I've always liked Kitchen. It was one of the first Japanese books I ever read in translation, and one of the first that I tried reading in the original, too. In fact, in my early 20s, which is when it appeared in translation, I went through quite a Yoshimoto Banana phase, feeling in this book at least a kindred spirit. It's that brash, unquenchable volubility of the literary soul in its early 20s, when it's feeling that it's starting to really get Life, hard knocks and soft landings and all, and when it's still young enough to think that the insights you have in your early 20s can't help but be valid for everybody at all times, places, and stages of life...
It wasn't long, of course, before I burned out on Yoshimoto. It was Amrita that did it. But, as I say, I've had occasion to return to Kitchen several times since then, and it always does it for me. It did it again this time. We'll see if her others do.
Other notes:
I love the covers that this has been issued under in English. The first copy I bought was the British edition, from Faber and Faber, and it was a prize piece of Orientalism, with the sexy back-neck shot of the geisha... The American edition from Grove/Atlantic is better, although it still sees fit to put a cute chick on the front. I always wonder how many people think that's Banana on the cover (it's not, right?). I think the meaning of the cute chick is a little different - the UK edition was emphasizing the exotic and the erotic. The US edition is going for a girl-next-door idea - if the girl next door is Japanese. And let's not forget that this was appearing in an age when Asian-American lit, particularly by women, was really becoming established. Was Grove hoping to position this right alongside Amy Tan, Maxine Hong Kingston, and Cynthia Kadohata? Did it work?
Translation. This was translated by Megan Backus, and what the hell, I'll talk a little about it. On the plus side, I think she does a good job of catching Banana's voice. On the minus side, there are some accuracy issues. On p. 6, for example, she writes, "I couldn't take my eyes off him. I think I heard a spirit call my name." In the original this is "目が離せなかった。ふいに名を呼ばれたせいもあると思う." No spirit: she's saying "I couldn't take my eyes off him - I think partly because he called my name all of a sudden." Which, indeed, he has - in the original (in the translation the direct address is just rendered as "you").
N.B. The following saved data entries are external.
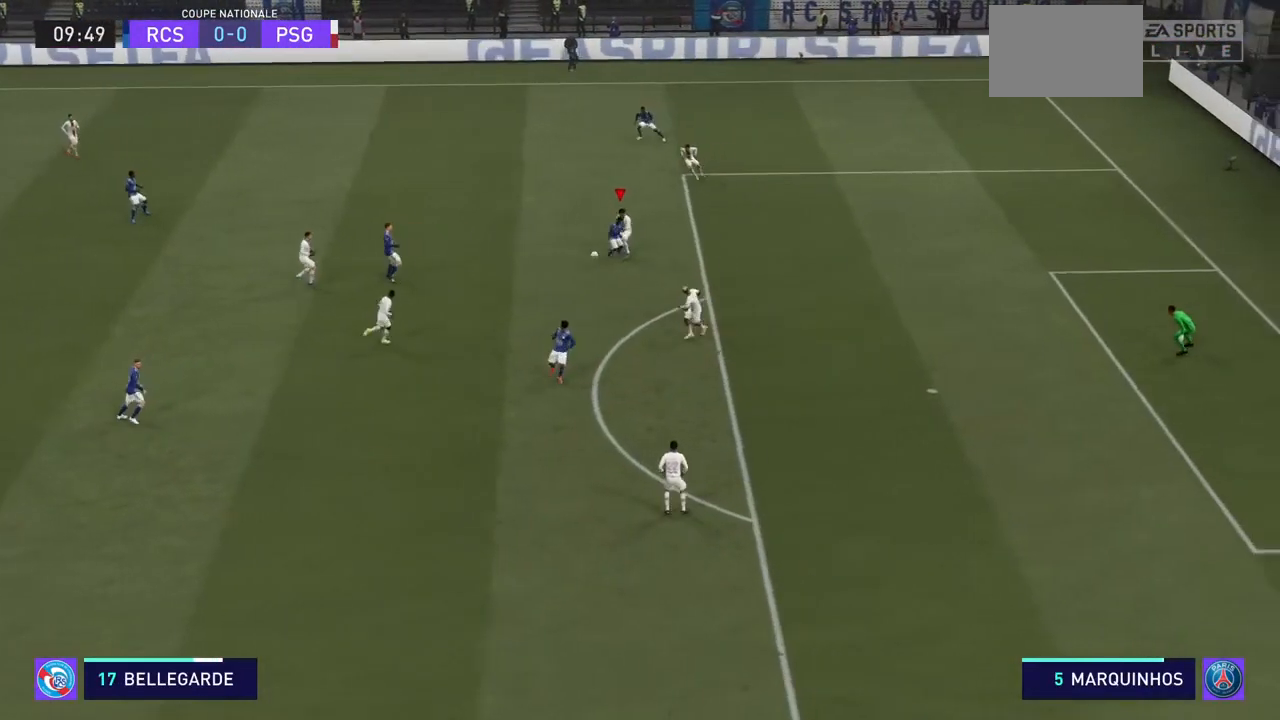
{"buttons": ["R2"], "left_stick": "left", "right_stick": "center", "events": [[33, "left_stick", "up"], [133, "left_stick", "left"]]}
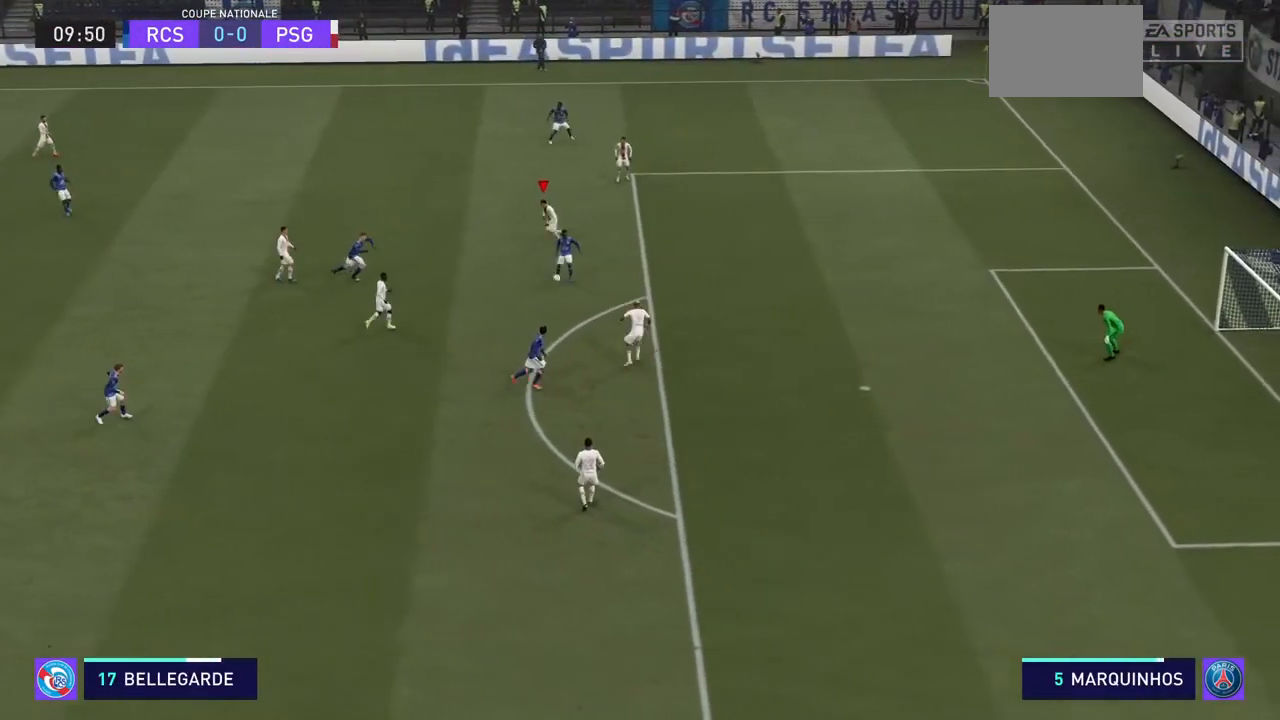
{"buttons": ["R2"], "left_stick": "down", "right_stick": "center", "events": [[467, "left_stick", "down"]]}
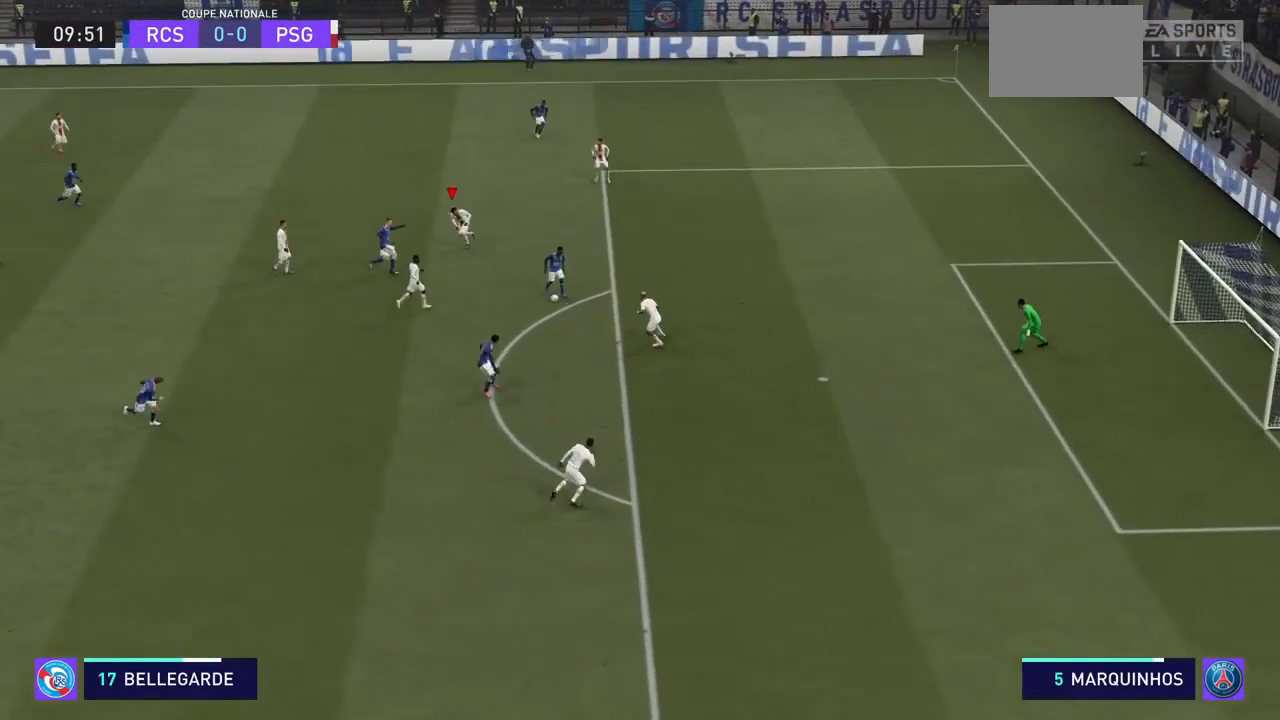
{"buttons": ["R2"], "left_stick": "down-right", "right_stick": "right", "events": [[33, "left_stick", "down-right"], [433, "right_stick", "right"]]}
Here's the error: if written 精, the word could be "spirit," but as is, written せい, and especially in this grammatical context, it's undoubtedly "reason, cause, fault." It's a pity, because I like the image of an imaginary spirit calling her name, even if it is an artifact of the translation: it kind of fits the emotionally supercharged nature of the narration. But it's an error. It's not the only one.